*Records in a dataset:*

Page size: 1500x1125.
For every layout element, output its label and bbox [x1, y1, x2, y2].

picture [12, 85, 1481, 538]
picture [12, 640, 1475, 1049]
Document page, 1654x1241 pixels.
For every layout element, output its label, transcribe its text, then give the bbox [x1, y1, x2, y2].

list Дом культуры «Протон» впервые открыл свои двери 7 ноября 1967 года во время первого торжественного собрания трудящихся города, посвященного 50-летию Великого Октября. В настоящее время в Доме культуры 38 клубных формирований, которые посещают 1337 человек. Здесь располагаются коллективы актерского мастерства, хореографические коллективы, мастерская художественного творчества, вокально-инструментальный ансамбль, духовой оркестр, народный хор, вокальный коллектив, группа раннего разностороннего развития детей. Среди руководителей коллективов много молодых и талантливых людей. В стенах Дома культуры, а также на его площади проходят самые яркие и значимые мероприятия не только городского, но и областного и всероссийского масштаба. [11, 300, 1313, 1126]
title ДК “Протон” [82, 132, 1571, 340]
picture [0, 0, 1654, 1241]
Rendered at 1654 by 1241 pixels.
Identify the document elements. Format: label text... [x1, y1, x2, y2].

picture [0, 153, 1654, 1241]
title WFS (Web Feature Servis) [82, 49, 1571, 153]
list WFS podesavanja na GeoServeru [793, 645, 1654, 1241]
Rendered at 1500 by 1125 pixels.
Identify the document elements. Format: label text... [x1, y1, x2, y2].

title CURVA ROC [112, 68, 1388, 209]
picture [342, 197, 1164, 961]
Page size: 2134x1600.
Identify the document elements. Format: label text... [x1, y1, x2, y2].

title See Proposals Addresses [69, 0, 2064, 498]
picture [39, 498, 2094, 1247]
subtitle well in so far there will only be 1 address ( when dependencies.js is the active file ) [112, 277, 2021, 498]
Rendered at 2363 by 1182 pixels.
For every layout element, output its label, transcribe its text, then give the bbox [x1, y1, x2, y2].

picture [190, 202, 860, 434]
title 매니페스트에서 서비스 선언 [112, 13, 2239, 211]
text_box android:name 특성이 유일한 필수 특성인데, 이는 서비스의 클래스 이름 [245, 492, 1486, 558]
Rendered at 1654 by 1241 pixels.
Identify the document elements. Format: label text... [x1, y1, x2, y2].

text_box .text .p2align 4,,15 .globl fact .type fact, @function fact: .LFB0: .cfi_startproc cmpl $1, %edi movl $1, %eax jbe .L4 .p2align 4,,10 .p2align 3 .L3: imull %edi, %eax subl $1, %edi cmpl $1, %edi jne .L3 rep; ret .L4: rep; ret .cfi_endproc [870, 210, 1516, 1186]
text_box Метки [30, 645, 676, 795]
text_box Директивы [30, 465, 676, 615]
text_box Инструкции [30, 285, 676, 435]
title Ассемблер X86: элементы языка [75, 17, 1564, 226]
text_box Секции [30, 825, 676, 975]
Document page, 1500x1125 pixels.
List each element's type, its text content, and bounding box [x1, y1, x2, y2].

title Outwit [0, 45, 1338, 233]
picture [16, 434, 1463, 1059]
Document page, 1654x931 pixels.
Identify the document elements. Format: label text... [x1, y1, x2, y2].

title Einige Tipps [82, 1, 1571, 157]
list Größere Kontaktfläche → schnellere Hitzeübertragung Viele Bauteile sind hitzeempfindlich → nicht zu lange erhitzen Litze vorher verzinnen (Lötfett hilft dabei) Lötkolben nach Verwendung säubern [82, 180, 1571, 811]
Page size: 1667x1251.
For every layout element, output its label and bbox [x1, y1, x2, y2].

*STATED EXERCISE:*
Reproduce every item above word for word.

*RESPONSE TO THIS TASK:*
Page size: 1500x1125.
For every layout element, output its label and bbox [x1, y1, x2, y2].

picture [12, 85, 1481, 538]
picture [12, 640, 1475, 1049]
Document page, 1654x1241 pixels.
For every layout element, output its label, transcribe its text, then give the bbox [x1, y1, x2, y2].

list Дом культуры «Протон» впервые открыл свои двери 7 ноября 1967 года во время первого торжественного собрания трудящихся города, посвященного 50-летию Великого Октября. В настоящее время в Доме культуры 38 клубных формирований, которые посещают 1337 человек. Здесь располагаются коллективы актерского мастерства, хореографические коллективы, мастерская художественного творчества, вокально-инструментальный ансамбль, духовой оркестр, народный хор, вокальный коллектив, группа раннего разностороннего развития детей. Среди руководителей коллективов много молодых и талантливых людей. В стенах Дома культуры, а также на его площади проходят самые яркие и значимые мероприятия не только городского, но и областного и всероссийского масштаба. [11, 300, 1313, 1126]
title ДК “Протон” [82, 132, 1571, 340]
picture [0, 0, 1654, 1241]
Rendered at 1654 by 1241 pixels.
Identify the document elements. Format: label text... [x1, y1, x2, y2].

picture [0, 153, 1654, 1241]
title WFS (Web Feature Servis) [82, 49, 1571, 153]
list WFS podesavanja na GeoServeru [793, 645, 1654, 1241]
Rendered at 1500 by 1125 pixels.
Identify the document elements. Format: label text... [x1, y1, x2, y2].

title CURVA ROC [112, 68, 1388, 209]
picture [342, 197, 1164, 961]
Page size: 2134x1600.
Identify the document elements. Format: label text... [x1, y1, x2, y2].

title See Proposals Addresses [69, 0, 2064, 498]
picture [39, 498, 2094, 1247]
subtitle well in so far there will only be 1 address ( when dependencies.js is the active file ) [112, 277, 2021, 498]
Rendered at 2363 by 1182 pixels.
For every layout element, output its label, transcribe its text, then give the bbox [x1, y1, x2, y2].

picture [190, 202, 860, 434]
title 매니페스트에서 서비스 선언 [112, 13, 2239, 211]
text_box android:name 특성이 유일한 필수 특성인데, 이는 서비스의 클래스 이름 [245, 492, 1486, 558]
Rendered at 1654 by 1241 pixels.
Identify the document elements. Format: label text... [x1, y1, x2, y2].

text_box .text .p2align 4,,15 .globl fact .type fact, @function fact: .LFB0: .cfi_startproc cmpl $1, %edi movl $1, %eax jbe .L4 .p2align 4,,10 .p2align 3 .L3: imull %edi, %eax subl $1, %edi cmpl $1, %edi jne .L3 rep; ret .L4: rep; ret .cfi_endproc [870, 210, 1516, 1186]
text_box Метки [30, 645, 676, 795]
text_box Директивы [30, 465, 676, 615]
text_box Инструкции [30, 285, 676, 435]
title Ассемблер X86: элементы языка [75, 17, 1564, 226]
text_box Секции [30, 825, 676, 975]
Document page, 1500x1125 pixels.
List each element's type, its text content, and bounding box [x1, y1, x2, y2].

title Outwit [0, 45, 1338, 233]
picture [16, 434, 1463, 1059]
Document page, 1654x931 pixels.
Identify the document elements. Format: label text... [x1, y1, x2, y2].

title Einige Tipps [82, 1, 1571, 157]
list Größere Kontaktfläche → schnellere Hitzeübertragung Viele Bauteile sind hitzeempfindlich → nicht zu lange erhitzen Litze vorher verzinnen (Lötfett hilft dabei) Lötkolben nach Verwendung säubern [82, 180, 1571, 811]
Page size: 1667x1251.
For every layout element, output its label and bbox [x1, y1, x2, y2].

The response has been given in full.